国が前面に出た復旧を まずは交通インフラの回復

 台風12号による未曽有の大災害で県内で多数の尊い命が失われました。 亡くなられた方に心から哀悼の誠を捧げるとともに、 被災された皆さんに心からお見舞いを申し上げます。  

 私は直後から古巣のNTTに連絡して固定電話、 携帯電話の早期復旧や臨時通信手段の確保に取り組んできた。 また被害を受けなかった紀北の支持者からのミネラルウォーター等の取り次ぎも行い、 断水に苦しむ地域に届けるといったことも行ってきた。

 ただ現地の視察だけは自粛してきた。 政府の災害担当の役職にない一国会議員が現場に入ってもできることは限られている。 議員が現地に入るだけで、 必死に対応に当たっている行政関係者の足手まといになりかねない。 こういう災害が発生した時には視察に来た大臣等の後ろに立って必死にマスコミのカメラに映り込もうとする政治家がいるが、 見苦しいパフォーマンスだと言わざるを得ない。

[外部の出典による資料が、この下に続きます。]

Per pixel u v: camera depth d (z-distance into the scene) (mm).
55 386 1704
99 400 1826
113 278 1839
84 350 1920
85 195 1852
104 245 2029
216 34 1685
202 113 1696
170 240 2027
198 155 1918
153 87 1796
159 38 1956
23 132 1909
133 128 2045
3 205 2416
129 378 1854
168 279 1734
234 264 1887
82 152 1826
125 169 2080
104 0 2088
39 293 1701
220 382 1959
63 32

 発災から数日たって、 野田首相や谷垣自民党総裁の視察を受け入れることができるようになったことを受け、 私も現地入りすることにした。 現地自治体の担当者に迷惑を掛けないように配意し、 一部を除き地元の県議、 市町議や後援会幹部に案内してもらうようにした。

 9日から11日まで3日間かけて、 那智勝浦、 新宮、 旧熊野川、 古座川、 田辺、 日高川、 旧本宮、 旧龍神の被災地をみっちりと回らせてもらった。 また18日にはみなべ町の状況も視察した。

 あまりの惨状に言葉も出なかった。 山が頂上からえぐり取られるように崩落し、 住民が行方不明になっている現場にも入った。 家の上に家が載っていたり、 崖の中腹に車がぶら下がっていたり、 私がよく通った森林組合や道の駅が建物ごとなくなっていたり、 橋が落ちていたり、 まさに 「山の津波」 におそわれたという状況であった。 東北の被災地を何度も訪問しているが、 今回の被災地も同じような光景だ。

 今回の被災地はすでに過疎化に苦しんでいる地域である。 20日に激甚災害指定が閣議決定されたが、 従来の激甚災害対策の枠組みには限界がある。 甚大な被害を受けた過疎地域の復旧のために補助金のかさ上げや無利子融資を提供しても受けるだけの基礎体力がない。 東日本大震災の被災地と同じように国が前面に出て復旧を行っていくしかない。

 また、 これからは家屋に積もった泥や瓦礫 (がれき) の清掃・撤去を行う段階に入ってくるが、 やはり民間ボランティアの協力が不可欠だ。 すでにボランティアセンターが開設されているが、 東北で活躍した有力なボランティア団体等を受け入れていくことも重要だ。

 深刻な被災状況については枚挙にいとまがないが、 今後の復旧や生活、 地域経済への影響を考えた場合に深刻なのは幹線国道、 鉄道が深刻なダメージを受けていることだ。 崖崩れや路面崩落により国道168号は緊急車両以外通行できない部分がある。 国道311号の滝尻王子付近は土石流で埋まって完全に寸断されている。 紀勢線はいまだに鉄橋の復旧が進まないまま不通区間がある。 まずは交通インフラの完全復旧を急ぐことが重要で、 このことが他分野での復旧のスピードアップにもつながり、 紀南の生命線である観光産業の復興にもつながる。

 和歌山県にとっては大きな試練となった今回の災害であるが、 県選出の参議院議員として復旧・復興に全力で取り組んでいきたい。